LISTING =>
********************

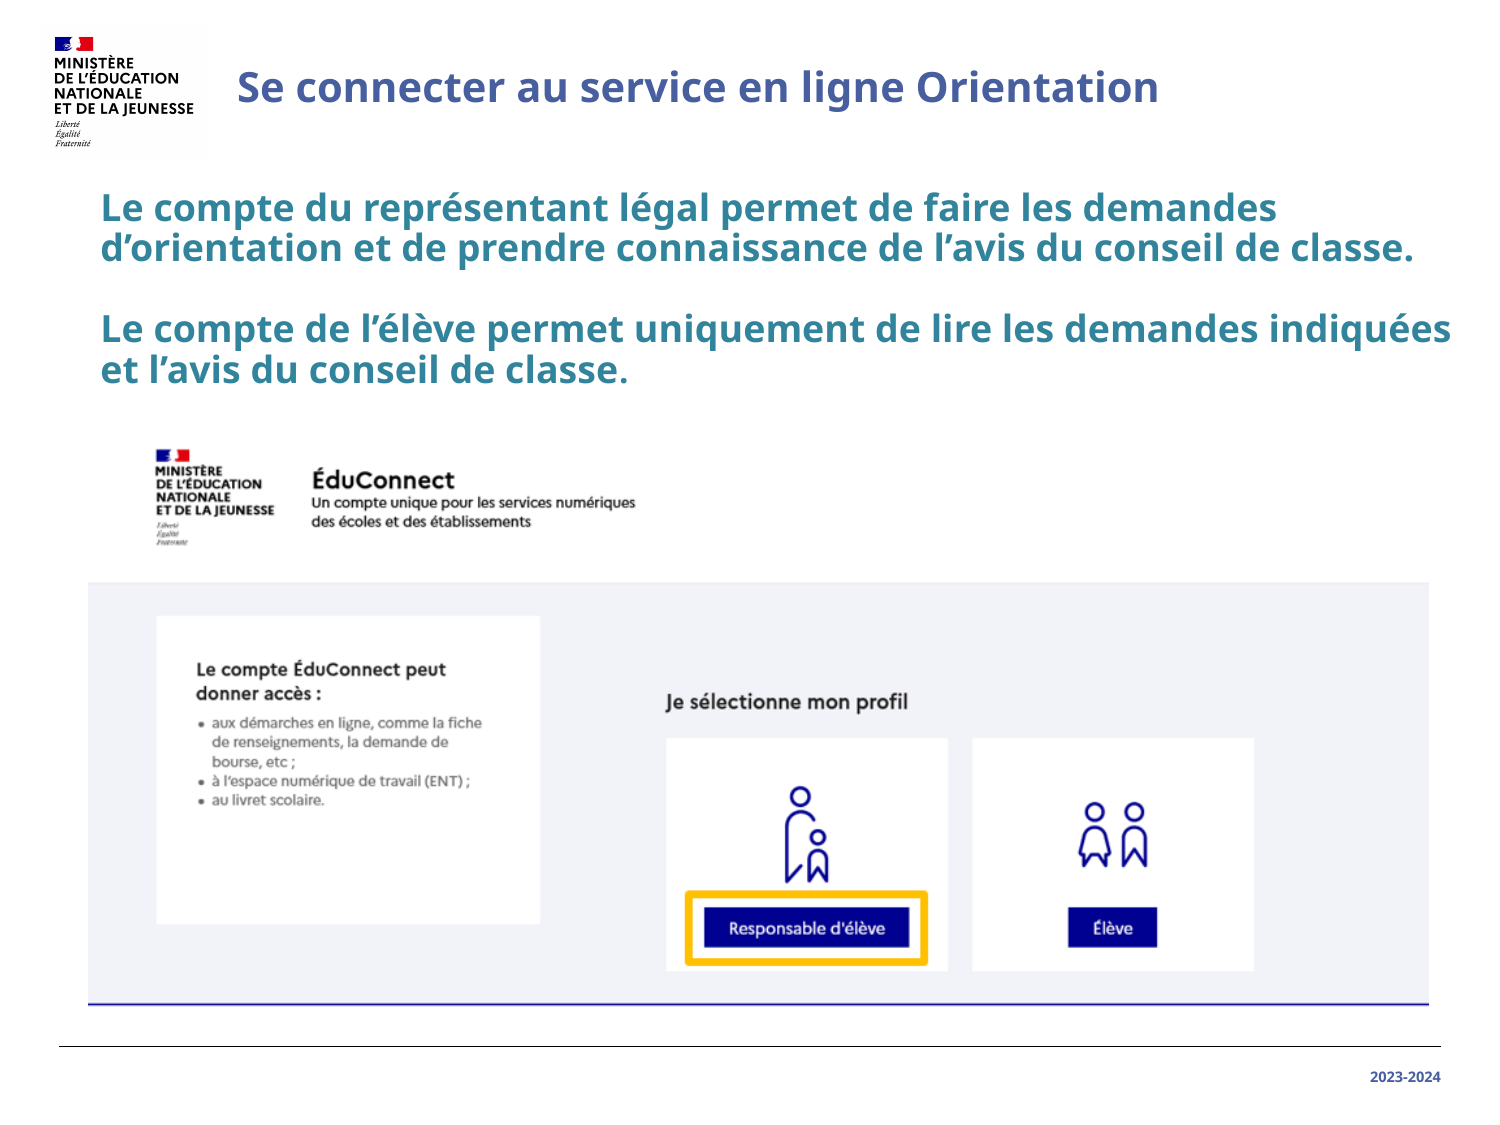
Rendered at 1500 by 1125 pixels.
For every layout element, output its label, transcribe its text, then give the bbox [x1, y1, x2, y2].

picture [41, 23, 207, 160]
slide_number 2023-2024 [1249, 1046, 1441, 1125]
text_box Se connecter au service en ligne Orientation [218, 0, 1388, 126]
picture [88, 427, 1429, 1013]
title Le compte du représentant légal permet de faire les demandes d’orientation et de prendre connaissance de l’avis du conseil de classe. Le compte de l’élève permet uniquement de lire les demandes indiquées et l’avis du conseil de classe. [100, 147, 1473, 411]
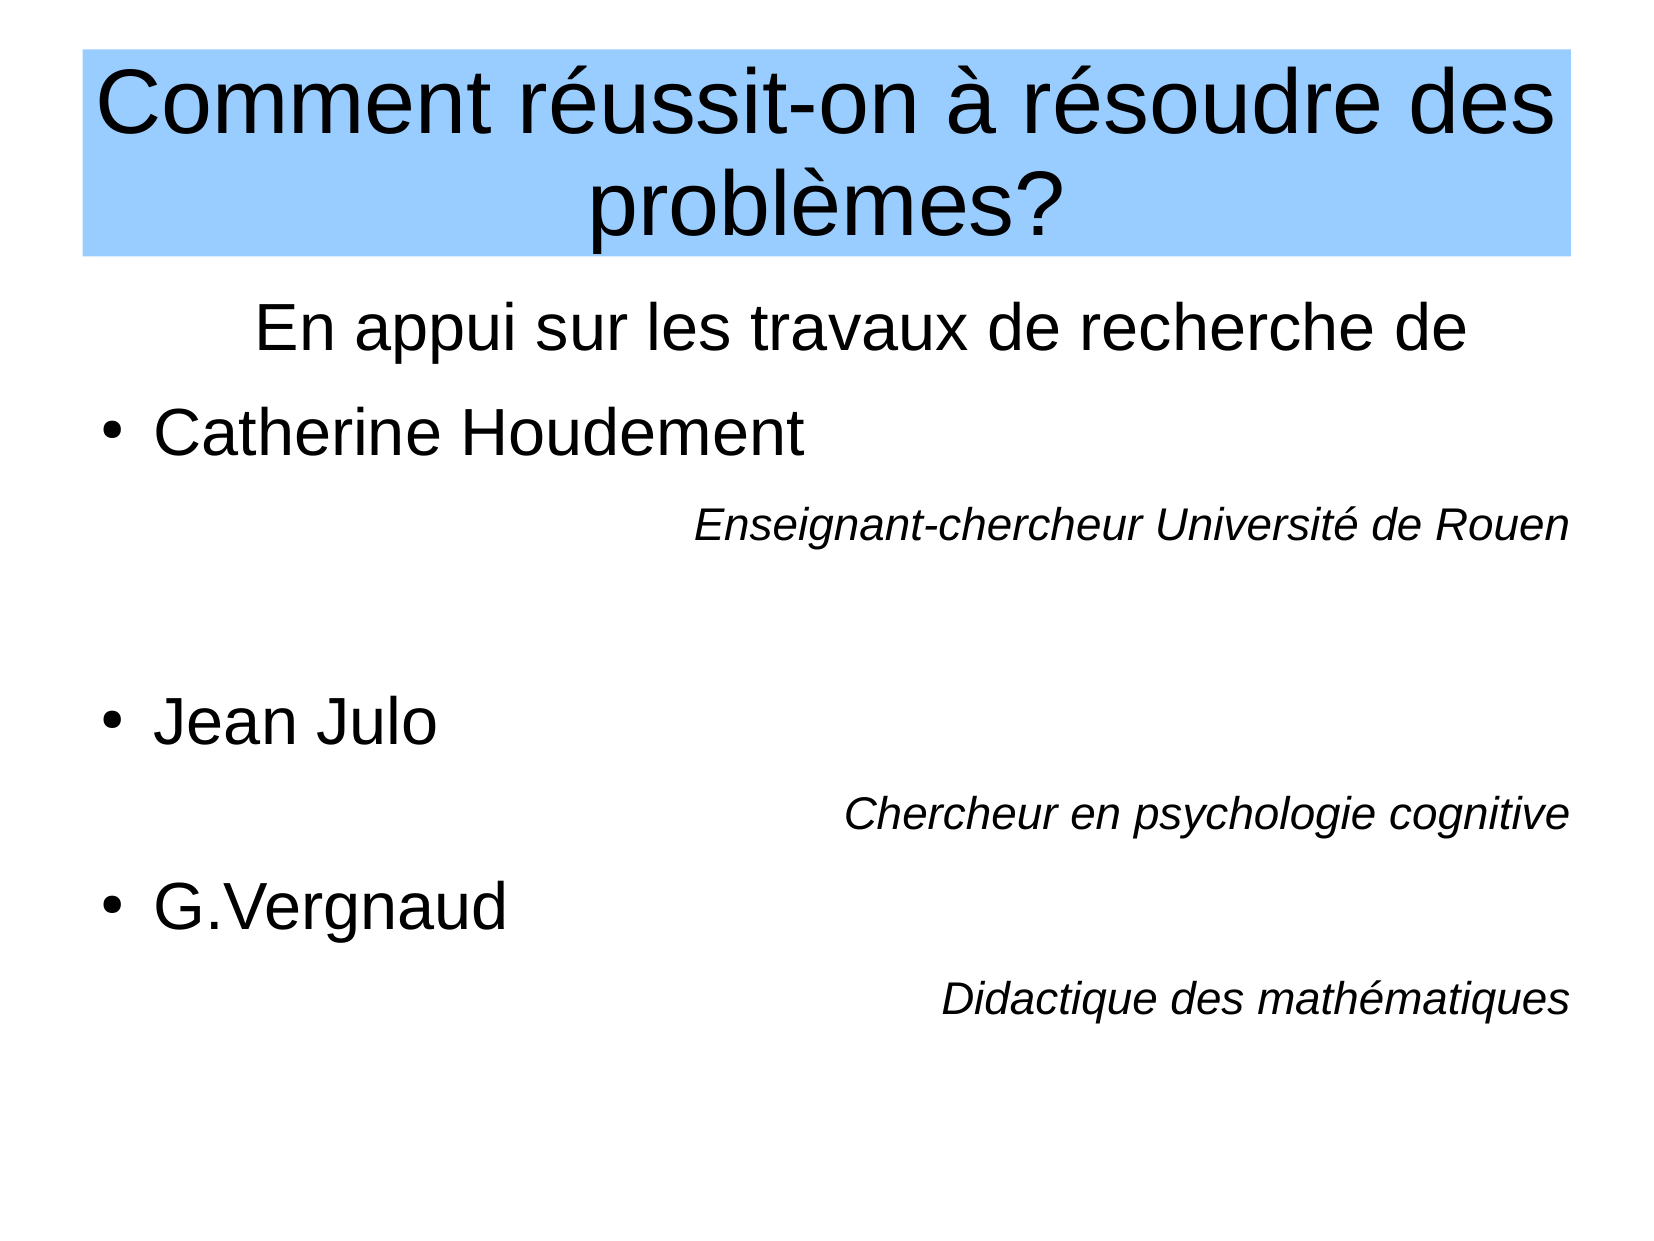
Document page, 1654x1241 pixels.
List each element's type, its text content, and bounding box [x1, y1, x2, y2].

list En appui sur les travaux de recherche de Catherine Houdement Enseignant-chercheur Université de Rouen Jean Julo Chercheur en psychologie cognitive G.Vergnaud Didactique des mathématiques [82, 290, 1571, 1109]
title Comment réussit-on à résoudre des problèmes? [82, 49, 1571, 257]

********************

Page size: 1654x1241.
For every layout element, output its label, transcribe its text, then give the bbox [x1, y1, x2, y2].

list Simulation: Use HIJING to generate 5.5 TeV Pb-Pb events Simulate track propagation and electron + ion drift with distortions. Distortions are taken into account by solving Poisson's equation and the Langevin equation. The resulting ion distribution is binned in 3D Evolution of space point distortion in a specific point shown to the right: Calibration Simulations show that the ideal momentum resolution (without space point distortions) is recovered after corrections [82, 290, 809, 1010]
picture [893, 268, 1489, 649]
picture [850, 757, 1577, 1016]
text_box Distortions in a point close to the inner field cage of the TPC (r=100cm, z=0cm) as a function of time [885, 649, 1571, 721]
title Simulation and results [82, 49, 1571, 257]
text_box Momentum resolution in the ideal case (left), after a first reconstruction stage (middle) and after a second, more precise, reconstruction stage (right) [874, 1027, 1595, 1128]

********************

Copy the lines from the one containing "Page size: 1654x1241." through the one containing "text_box Momentum resolution", replacing "label" with "category" and leaving everything else as it is.

Page size: 1654x1241.
For every layout element, output its category, transcribe its text, then give the bbox [x1, y1, x2, y2].

list Simulation: Use HIJING to generate 5.5 TeV Pb-Pb events Simulate track propagation and electron + ion drift with distortions. Distortions are taken into account by solving Poisson's equation and the Langevin equation. The resulting ion distribution is binned in 3D Evolution of space point distortion in a specific point shown to the right: Calibration Simulations show that the ideal momentum resolution (without space point distortions) is recovered after corrections [82, 290, 809, 1010]
picture [893, 268, 1489, 649]
picture [850, 757, 1577, 1016]
text_box Distortions in a point close to the inner field cage of the TPC (r=100cm, z=0cm) as a function of time [885, 649, 1571, 721]
title Simulation and results [82, 49, 1571, 257]
text_box Momentum resolution in the ideal case (left), after a first reconstruction stage (middle) and after a second, more precise, reconstruction stage (right) [874, 1027, 1595, 1128]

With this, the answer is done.